DD: It was a roundtable of senior IT people from middle-market PE firms. They get together several times a year and talk about a range of topics—like applications for portfolio management software, or how they’re managing vendor relationships.
This time they wanted to understand best practices to prepare for a breach. They asked me and a colleague to come talk about what it means to have a good incident-response program. We had a couple of meetings with the group’s leadership to discuss content. Once we agreed on that, we went to New York to deliver our talk at a lunch-and-learn. It lasted about an hour and a half—we had about 20 people, some in person and some by phone. There was Q&A time throughout our talk and at the end. I’ve heard about larger PE firms doing round table groups like this too. The group I spoke at is the only middle-market PE roundtable I know of, but that doesn’t mean others aren’t happening.
“What I found about private equity, as an industry, is that there’s a lot of communication between the firms at the IT level. They talk a lot, they share ideas.”
MMG: What’s the benefit of having those senior IT people meet up and ask questions?
DD: Twenty brains are better than one. If someone is dealing with an issue, it’s so much better to speak with peers in the same situation, to understand what they’ve done, to get a commonality of best practices. Ultimately they’re able to solve problems much less expensively and quickly by sharing experiences.
Even though these firms compete in their business, the IT departments don’t compete. Ultimately what they end up getting is a more efficient IT infrastructure, and that benefits everyone. What I found about private equity as an industry is that there’s a lot of communication between the firms at the IT level. They talk a lot, they share ideas. Even though they don’t have a formal quarterly CIO roundtable, it’s like everybody knows everybody.
MMG: That might be surprising to people who think of private equity as competitive, not collaborative. Do you agree?
DD: Let’s look at another industry for comparison.
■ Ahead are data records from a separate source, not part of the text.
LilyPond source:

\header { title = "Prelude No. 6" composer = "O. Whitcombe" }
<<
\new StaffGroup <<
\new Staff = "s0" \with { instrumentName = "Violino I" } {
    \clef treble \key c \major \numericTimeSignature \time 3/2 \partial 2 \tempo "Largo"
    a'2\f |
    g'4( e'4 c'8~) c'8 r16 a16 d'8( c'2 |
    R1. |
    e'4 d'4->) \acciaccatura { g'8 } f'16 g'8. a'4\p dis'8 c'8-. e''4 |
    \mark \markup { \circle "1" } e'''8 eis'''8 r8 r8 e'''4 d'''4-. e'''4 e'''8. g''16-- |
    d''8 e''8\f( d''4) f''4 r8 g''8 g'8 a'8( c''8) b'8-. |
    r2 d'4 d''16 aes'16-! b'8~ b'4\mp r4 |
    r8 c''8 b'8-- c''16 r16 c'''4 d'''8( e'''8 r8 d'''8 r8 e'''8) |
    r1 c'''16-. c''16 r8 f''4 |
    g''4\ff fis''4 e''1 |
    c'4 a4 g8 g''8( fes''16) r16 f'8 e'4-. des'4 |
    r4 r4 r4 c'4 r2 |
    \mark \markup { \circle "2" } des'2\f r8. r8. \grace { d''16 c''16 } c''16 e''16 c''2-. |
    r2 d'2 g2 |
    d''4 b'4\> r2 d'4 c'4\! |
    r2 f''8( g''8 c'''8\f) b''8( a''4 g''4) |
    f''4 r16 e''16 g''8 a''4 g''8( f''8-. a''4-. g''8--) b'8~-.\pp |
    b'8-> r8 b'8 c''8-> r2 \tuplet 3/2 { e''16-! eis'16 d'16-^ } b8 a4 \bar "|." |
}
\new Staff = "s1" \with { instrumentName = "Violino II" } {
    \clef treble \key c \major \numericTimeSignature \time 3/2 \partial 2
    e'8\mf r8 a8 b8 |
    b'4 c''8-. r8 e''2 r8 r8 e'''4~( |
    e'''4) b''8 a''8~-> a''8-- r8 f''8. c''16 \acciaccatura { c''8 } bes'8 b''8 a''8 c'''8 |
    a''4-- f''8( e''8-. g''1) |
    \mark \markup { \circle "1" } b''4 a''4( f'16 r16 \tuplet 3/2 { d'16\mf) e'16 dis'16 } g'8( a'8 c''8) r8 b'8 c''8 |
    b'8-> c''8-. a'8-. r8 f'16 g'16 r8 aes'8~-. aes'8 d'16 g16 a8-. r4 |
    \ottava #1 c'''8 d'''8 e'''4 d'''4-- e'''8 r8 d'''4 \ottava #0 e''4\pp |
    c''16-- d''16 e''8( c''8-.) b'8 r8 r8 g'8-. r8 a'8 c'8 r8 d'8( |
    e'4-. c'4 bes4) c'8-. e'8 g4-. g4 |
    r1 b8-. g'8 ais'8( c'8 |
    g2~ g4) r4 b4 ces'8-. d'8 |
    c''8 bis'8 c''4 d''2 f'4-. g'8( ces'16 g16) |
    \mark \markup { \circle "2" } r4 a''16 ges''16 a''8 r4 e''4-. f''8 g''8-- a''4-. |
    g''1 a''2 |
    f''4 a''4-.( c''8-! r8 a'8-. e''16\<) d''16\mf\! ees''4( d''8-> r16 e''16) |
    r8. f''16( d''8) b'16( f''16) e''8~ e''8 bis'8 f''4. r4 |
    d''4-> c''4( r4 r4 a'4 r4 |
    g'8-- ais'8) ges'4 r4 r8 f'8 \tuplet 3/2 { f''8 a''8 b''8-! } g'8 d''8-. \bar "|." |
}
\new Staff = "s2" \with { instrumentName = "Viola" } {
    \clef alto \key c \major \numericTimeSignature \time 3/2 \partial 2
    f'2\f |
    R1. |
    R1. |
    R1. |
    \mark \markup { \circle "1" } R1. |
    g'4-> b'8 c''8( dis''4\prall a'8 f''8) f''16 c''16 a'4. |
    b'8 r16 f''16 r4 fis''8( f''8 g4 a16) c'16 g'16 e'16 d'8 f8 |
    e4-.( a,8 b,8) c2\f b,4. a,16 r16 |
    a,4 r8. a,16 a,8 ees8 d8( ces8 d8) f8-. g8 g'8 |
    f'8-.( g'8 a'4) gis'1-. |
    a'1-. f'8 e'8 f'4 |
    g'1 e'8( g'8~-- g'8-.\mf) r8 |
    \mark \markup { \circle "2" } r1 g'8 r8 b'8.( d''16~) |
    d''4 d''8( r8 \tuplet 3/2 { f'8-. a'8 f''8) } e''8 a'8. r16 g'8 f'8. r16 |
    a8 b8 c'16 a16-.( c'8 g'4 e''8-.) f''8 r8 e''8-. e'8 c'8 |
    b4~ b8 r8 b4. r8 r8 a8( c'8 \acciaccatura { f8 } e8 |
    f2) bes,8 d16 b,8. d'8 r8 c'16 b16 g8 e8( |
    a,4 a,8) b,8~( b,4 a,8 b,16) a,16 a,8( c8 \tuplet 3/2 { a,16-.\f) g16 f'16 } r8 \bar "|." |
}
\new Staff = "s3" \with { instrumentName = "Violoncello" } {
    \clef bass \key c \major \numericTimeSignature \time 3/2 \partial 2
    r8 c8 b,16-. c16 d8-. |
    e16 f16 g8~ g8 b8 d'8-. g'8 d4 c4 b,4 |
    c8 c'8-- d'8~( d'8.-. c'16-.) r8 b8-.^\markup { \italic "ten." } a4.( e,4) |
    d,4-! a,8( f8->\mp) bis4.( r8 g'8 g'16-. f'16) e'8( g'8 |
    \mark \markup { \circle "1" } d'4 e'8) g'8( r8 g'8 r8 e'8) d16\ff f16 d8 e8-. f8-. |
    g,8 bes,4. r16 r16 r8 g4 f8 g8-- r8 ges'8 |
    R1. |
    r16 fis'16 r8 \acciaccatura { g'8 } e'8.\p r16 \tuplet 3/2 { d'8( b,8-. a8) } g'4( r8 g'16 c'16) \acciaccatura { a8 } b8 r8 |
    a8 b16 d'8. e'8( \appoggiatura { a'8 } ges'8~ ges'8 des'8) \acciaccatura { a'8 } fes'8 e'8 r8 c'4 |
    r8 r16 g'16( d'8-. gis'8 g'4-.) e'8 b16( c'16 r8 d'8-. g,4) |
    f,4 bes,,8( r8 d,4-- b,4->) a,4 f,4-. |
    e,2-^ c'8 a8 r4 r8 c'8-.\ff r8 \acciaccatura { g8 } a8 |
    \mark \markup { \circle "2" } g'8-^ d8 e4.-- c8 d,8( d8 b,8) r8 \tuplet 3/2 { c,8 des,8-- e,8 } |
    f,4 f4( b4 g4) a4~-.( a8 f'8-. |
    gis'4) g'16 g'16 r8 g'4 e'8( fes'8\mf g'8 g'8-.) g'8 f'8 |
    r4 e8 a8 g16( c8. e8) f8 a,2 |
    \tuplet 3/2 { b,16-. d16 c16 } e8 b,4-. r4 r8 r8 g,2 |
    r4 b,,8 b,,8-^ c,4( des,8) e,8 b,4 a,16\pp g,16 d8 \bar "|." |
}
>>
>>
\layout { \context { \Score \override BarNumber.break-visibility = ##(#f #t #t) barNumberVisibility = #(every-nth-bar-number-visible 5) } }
Say you have Coke and Pepsi trying to bottle their product. (Information technology) is a critical part of the efficiency of the operation—it determines how fast they can bottle. So it becomes a competitive advantage for lots of companies in manufacturing. But in private equity, IT is a support function. Private equity is more of an intellectual business, as opposed to a process-based business. I don’t want to go so far as to say that IT can’t create a competitive advantage. It certainly can. But when you’re dealing with firms based on brainpower, not based on automated processes, it doesn’t harm them to share methods on the infrastructure side.
MMG: How does that level of IT collaboration compare with other industries?
DD: I do work with other industries. I can’t claim deep exposure to them. But I’ve seen more communication in private equity than other industries. I can’t think of another example where they formally get together with competitors. When I was first exposed to private equity a few years ago, I was heartened by the level of information sharing that happens automatically. It’s a cultural thing for them.
MMG: Would you like to see more roundtable IT meetings—and if so, why?
DD: Yes. I think it’s terrific. Unlike the big conferences, which are more formal, I think these smaller sessions—with a more grass-roots approach—are very beneficial to these firms. They should all consider being part of that.
MMG: What happens at these small meetings that can’t be accomplished at a big conference?
DD: I think it’s more of a focus issue. It becomes inherently more collaborative. At a big conference, you are either listening to a presentation or you’re chatting with somebody in the hall. With these smaller forums, you get a bunch of people together to talk about a particular topic in a completely open and nonattributable way, which I think is far more productive for getting things done and raising your concerns. If I were running a small PE shop, that’s what I would want. //
S.A. Swanson is a business writer based in the Chicago area who frequently writes about technology.